> [TAREFA A REALIZAR] Enumere todos os "humores" cujo desequilíbrio, segundo o trecho sobre a história da dor apresentado abaixo, provocava a dor para a medicina da Antiguidade.

> [TRECHO DA PÁGINA]
------------------------------------------------------------------------

Nos textos épicos e trágicos da
Grécia Antiga, a dor é percebida
como um ser independente que
ataca e "devora" o indivíduo. Segundo Roselyne Rey, autora do livro "History of Pain" (A História
da Dor, editado pela Harvard
University Press), a dor era compreendida como um ser vivo que
se alimentava da vítima.
Para a medicina da Antiguidade, a dor era provocada pelo desequilíbrio dos "humores" -sangue, cólera, fleuma e bile.
A combinação em diferentes
quantidades dessas substâncias
do corpo determinaria as características físicas e emocionais das
pessoas. Cada uma delas estava
associada a diferentes "qualidades": frio, quente, úmido e seco.
As dores poderiam ser causadas
por desequilíbrios internos dessas
substâncias ou por modificações
provocadas por agentes externos,
que perturbavam a "continuidade" do corpo -como aquelas resultantes de ferimentos.
O tratamento das dores consistia em equilibrar os "humores":
com gelo, água quente etc.

------------------------------------------------------------------------

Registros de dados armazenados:
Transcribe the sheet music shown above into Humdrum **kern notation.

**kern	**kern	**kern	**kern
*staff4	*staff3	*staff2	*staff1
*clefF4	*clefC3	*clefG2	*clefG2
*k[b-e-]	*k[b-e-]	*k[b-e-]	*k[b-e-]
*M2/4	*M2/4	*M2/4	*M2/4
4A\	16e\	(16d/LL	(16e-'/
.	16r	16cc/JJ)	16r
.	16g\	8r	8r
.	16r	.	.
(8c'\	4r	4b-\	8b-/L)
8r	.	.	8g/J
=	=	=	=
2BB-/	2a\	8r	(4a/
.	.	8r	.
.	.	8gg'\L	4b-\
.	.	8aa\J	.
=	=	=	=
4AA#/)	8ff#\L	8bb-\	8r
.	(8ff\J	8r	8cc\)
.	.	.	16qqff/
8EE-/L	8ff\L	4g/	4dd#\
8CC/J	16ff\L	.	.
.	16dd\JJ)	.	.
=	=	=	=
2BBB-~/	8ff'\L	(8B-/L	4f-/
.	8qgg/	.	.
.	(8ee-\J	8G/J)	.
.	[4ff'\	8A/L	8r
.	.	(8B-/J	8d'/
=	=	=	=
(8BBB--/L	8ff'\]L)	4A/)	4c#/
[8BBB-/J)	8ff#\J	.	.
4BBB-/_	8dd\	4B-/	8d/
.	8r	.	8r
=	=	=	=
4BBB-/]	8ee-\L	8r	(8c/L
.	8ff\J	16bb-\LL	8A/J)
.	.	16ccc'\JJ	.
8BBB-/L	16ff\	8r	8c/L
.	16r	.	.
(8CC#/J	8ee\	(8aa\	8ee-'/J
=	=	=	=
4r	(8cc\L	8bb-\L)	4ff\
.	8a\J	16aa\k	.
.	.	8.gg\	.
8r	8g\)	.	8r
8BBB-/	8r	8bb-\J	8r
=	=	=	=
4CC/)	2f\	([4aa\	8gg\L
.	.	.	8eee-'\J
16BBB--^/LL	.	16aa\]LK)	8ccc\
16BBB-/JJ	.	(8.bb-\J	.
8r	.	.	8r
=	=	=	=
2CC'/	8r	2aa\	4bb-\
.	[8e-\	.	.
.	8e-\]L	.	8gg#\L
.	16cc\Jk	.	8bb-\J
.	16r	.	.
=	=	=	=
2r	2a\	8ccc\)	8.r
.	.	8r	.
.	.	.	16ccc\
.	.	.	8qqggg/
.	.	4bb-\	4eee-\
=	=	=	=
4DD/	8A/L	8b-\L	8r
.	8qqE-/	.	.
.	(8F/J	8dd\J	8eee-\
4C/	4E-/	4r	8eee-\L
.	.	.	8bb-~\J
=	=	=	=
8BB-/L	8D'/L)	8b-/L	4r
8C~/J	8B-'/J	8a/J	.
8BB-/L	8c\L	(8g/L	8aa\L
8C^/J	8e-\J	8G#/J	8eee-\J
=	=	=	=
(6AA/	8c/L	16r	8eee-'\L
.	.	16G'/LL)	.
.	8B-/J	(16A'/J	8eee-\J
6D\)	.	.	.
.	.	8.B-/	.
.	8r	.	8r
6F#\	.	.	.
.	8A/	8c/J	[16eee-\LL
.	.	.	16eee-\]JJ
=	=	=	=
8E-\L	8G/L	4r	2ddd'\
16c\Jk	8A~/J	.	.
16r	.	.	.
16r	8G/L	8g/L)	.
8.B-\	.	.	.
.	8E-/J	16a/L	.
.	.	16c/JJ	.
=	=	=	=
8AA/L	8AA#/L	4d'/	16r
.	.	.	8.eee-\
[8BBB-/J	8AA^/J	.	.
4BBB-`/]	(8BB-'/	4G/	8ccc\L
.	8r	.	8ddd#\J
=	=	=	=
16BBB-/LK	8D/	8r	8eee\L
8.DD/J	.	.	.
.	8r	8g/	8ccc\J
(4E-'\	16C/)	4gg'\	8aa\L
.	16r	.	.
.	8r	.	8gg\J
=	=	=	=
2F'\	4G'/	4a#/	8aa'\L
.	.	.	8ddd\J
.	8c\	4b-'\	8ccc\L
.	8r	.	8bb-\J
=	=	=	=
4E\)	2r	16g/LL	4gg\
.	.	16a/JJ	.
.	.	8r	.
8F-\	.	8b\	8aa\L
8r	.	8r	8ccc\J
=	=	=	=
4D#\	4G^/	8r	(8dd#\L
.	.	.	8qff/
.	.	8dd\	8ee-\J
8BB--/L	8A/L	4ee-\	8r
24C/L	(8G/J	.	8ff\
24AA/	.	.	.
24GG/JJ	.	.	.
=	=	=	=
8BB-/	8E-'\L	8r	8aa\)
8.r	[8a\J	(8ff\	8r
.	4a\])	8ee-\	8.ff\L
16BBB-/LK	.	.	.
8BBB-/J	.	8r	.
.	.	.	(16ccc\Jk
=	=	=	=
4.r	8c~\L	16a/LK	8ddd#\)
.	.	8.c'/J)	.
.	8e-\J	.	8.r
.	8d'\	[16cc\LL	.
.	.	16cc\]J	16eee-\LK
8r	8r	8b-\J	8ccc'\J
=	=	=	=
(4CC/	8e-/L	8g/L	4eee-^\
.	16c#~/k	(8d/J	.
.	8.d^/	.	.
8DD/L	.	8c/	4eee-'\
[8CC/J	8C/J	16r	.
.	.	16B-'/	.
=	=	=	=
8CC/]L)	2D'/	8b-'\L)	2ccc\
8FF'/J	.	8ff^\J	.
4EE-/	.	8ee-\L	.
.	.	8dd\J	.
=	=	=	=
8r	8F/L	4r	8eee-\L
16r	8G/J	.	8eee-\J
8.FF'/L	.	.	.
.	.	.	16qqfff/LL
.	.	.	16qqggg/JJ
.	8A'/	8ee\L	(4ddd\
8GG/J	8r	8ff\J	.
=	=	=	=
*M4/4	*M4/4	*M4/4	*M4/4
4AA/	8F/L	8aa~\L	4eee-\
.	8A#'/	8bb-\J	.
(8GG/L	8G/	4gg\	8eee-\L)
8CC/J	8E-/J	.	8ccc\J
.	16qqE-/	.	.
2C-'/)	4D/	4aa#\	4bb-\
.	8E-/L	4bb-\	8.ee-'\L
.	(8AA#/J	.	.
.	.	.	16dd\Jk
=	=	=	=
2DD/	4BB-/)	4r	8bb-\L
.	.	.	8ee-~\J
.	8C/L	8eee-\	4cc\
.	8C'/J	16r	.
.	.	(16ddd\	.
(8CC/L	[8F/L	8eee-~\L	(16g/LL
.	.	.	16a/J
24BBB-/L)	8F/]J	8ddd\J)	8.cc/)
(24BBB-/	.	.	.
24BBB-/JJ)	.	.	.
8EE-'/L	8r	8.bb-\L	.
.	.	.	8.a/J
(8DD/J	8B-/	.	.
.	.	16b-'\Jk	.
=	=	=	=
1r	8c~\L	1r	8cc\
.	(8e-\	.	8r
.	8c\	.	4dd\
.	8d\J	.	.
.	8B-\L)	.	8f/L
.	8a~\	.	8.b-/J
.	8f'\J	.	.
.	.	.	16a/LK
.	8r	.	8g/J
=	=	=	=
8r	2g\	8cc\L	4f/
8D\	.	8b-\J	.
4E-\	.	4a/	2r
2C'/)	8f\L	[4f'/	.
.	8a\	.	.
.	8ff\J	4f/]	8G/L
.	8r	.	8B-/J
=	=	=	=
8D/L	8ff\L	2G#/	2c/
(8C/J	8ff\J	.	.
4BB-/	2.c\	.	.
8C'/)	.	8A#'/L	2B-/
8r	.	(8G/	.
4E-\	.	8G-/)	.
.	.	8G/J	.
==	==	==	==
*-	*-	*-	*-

------------------------------------------------------------------------

> [ESPAÇO PARA RESPOSTA] Sangue, cólera, fleuma e bile.